--- PROVIDED INFORMATION ---

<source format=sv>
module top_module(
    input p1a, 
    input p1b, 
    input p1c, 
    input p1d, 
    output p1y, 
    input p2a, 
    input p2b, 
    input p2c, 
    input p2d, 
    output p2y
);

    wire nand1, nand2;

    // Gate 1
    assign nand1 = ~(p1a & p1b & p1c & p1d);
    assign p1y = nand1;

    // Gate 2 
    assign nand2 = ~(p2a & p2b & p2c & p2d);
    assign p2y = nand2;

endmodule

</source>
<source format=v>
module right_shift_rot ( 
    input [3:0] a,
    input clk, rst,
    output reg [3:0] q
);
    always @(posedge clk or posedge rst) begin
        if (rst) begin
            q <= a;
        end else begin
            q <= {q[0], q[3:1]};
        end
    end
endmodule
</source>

---
--- PROVIDED INFORMATION ---

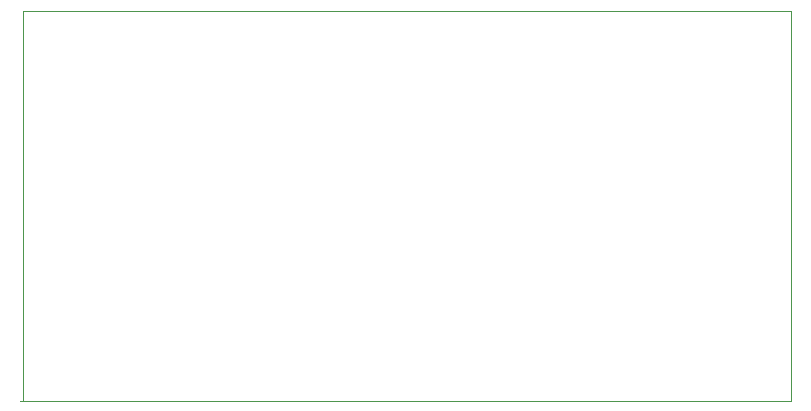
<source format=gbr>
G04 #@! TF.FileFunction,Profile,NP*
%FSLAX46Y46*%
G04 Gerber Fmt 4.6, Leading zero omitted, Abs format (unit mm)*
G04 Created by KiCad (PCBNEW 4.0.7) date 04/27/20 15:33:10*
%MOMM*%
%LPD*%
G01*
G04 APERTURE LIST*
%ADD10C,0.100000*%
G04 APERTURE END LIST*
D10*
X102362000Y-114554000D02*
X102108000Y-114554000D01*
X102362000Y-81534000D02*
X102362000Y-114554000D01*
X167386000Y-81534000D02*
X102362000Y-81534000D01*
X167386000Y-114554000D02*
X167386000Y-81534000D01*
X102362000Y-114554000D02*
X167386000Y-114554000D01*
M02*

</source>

---

YOUR ASSIGNMENT —
For the string "input", find every line of the material that contains it, and copy each one.

WRITTEN RESPONSE —
    input p1a, 
    input p1b, 
    input p1c, 
    input p1d, 
    input p2a, 
    input p2b, 
    input p2c, 
    input p2d, 
    input [3:0] a,
    input clk, rst,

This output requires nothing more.